## TASK INPUT
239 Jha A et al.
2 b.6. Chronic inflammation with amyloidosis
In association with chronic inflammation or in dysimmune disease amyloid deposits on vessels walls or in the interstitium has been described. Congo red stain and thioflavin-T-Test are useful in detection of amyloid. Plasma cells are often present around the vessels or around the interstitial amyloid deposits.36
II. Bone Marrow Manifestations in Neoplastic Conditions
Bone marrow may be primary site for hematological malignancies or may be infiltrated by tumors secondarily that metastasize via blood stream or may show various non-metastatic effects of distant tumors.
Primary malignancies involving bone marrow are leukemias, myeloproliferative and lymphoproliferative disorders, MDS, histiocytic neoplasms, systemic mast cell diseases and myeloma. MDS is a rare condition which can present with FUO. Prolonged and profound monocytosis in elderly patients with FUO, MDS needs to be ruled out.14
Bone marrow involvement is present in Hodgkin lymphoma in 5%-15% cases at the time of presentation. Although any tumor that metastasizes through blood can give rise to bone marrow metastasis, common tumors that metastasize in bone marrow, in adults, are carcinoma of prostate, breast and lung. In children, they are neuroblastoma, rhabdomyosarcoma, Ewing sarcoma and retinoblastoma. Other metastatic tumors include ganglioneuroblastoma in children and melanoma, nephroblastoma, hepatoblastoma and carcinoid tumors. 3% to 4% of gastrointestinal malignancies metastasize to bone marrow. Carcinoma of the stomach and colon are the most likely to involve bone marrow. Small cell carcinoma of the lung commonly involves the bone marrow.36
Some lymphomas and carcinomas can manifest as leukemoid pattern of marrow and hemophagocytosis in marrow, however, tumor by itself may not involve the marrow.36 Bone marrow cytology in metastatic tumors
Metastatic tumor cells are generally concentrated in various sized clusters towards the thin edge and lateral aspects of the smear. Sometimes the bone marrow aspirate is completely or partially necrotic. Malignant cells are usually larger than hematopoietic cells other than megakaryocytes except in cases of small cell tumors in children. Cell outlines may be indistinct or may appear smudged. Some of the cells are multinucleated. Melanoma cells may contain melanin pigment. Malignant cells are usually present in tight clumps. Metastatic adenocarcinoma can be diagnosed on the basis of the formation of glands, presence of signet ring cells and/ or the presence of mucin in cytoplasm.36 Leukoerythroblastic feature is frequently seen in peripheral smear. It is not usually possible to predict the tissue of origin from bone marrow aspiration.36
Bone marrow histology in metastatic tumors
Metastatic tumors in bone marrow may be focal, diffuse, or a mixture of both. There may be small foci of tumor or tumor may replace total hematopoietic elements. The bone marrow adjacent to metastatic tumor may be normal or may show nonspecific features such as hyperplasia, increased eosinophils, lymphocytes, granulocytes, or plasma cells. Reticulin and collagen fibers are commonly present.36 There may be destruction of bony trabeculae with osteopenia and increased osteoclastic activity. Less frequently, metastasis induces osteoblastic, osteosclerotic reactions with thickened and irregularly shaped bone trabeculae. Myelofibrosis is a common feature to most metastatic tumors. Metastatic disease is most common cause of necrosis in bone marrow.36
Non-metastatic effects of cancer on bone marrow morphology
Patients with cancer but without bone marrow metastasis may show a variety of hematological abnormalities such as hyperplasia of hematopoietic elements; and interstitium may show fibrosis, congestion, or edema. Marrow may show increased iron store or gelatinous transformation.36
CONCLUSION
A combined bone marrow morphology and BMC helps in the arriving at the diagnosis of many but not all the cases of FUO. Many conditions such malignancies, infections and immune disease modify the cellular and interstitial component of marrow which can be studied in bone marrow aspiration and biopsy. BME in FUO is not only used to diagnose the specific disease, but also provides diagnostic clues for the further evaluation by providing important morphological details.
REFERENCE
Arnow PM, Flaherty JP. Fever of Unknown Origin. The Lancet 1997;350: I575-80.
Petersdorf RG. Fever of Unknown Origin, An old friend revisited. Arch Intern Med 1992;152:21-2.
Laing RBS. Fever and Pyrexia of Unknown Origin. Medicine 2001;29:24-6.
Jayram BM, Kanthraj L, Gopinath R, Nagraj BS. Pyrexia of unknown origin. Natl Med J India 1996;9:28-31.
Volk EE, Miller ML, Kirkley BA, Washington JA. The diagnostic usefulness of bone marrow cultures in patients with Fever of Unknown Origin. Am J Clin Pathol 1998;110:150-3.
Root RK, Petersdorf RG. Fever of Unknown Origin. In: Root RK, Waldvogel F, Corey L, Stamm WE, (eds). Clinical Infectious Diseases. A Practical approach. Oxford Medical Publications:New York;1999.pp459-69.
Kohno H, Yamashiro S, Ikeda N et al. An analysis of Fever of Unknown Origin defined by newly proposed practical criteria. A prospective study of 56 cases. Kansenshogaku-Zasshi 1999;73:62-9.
* * *
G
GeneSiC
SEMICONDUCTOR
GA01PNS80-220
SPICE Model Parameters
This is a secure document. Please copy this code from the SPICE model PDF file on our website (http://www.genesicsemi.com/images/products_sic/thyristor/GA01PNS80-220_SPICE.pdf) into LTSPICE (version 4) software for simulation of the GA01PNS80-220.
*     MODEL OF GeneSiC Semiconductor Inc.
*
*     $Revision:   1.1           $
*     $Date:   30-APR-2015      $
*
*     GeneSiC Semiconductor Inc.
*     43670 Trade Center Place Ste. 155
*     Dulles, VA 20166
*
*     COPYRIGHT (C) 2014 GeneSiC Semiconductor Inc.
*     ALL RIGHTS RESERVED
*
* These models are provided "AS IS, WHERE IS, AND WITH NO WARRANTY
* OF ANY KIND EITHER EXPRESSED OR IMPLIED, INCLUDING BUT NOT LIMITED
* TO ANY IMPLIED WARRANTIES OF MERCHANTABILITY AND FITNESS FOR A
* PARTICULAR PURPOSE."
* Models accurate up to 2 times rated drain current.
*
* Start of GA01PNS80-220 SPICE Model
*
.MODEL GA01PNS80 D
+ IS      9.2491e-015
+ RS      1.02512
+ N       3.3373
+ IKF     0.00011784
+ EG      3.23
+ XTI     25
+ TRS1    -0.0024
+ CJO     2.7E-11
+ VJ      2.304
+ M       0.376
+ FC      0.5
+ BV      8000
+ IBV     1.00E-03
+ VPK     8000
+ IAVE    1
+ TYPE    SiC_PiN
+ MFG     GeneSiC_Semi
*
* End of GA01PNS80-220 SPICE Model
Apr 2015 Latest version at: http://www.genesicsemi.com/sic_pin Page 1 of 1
* * *
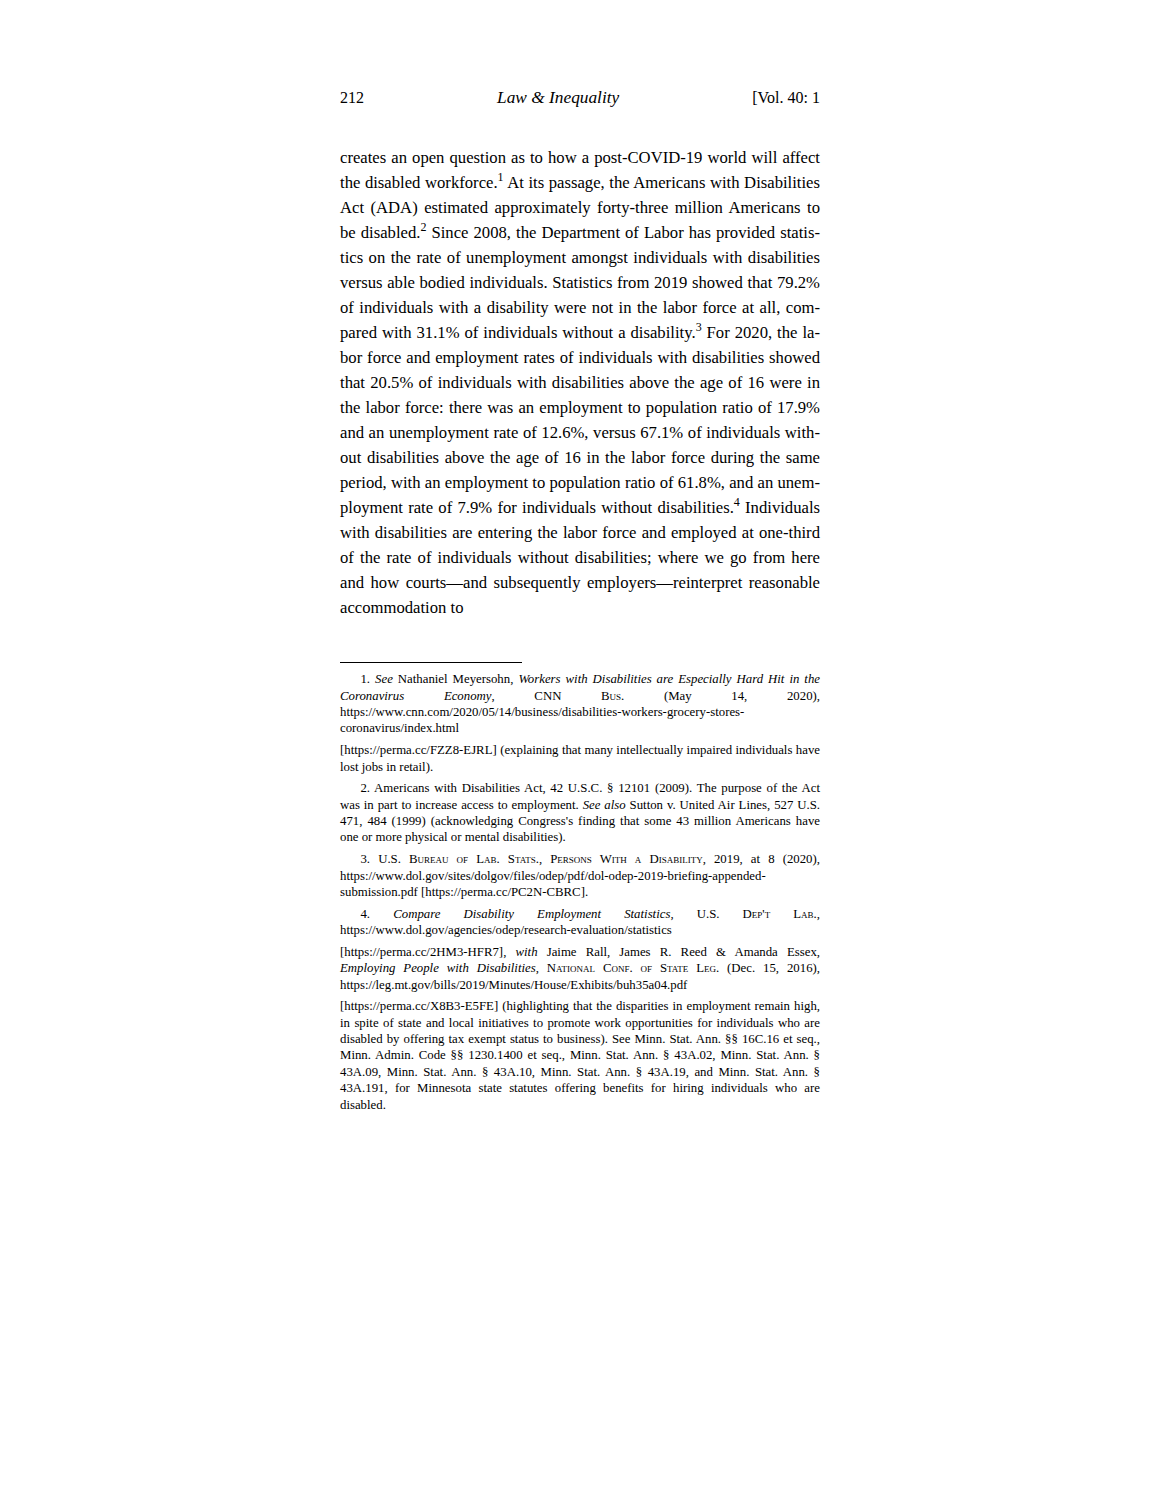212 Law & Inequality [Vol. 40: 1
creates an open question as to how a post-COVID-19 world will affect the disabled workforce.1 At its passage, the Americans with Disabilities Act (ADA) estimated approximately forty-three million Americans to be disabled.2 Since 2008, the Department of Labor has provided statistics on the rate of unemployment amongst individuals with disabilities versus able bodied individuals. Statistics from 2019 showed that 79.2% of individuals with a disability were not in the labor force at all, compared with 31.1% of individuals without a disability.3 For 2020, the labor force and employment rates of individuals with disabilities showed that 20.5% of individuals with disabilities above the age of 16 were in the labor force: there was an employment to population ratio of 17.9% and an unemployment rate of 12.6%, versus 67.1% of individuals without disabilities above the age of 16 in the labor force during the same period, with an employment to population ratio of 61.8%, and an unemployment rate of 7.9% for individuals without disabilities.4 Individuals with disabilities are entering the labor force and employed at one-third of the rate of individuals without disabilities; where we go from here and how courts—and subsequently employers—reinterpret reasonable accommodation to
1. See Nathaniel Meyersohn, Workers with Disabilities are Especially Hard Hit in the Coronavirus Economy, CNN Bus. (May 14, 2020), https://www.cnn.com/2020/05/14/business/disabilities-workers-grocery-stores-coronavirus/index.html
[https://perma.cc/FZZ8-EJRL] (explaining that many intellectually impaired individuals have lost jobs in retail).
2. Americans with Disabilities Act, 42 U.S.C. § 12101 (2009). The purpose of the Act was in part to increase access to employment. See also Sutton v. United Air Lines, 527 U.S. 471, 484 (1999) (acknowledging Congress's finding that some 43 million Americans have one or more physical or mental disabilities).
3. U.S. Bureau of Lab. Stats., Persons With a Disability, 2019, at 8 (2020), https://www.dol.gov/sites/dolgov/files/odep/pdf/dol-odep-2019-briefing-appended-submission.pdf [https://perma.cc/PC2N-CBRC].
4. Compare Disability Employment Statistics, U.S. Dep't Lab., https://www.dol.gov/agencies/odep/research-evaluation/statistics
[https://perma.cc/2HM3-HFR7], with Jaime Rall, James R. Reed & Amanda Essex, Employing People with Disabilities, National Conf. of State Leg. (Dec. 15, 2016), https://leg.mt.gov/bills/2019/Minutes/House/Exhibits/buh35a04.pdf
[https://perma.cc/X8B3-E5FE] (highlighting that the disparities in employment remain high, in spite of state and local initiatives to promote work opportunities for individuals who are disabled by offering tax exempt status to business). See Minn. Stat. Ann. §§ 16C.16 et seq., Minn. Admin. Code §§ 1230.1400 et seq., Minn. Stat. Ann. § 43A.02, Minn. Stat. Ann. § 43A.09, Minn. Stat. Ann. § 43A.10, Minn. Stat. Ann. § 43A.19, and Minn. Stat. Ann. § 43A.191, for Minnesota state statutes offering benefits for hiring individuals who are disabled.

## WHAT YOU ARE ASKED TO DO
Would you copy each line of the records that contains "version"?

## TASK RESPONSE
This is a secure document. Please copy this code from the SPICE model PDF file on our website (http://www.genesicsemi.com/images/products_sic/thyristor/GA01PNS80-220_SPICE.pdf) into LTSPICE (version 4) software for simulation of the GA01PNS80-220.
Apr 2015 Latest version at: http://www.genesicsemi.com/sic_pin Page 1 of 1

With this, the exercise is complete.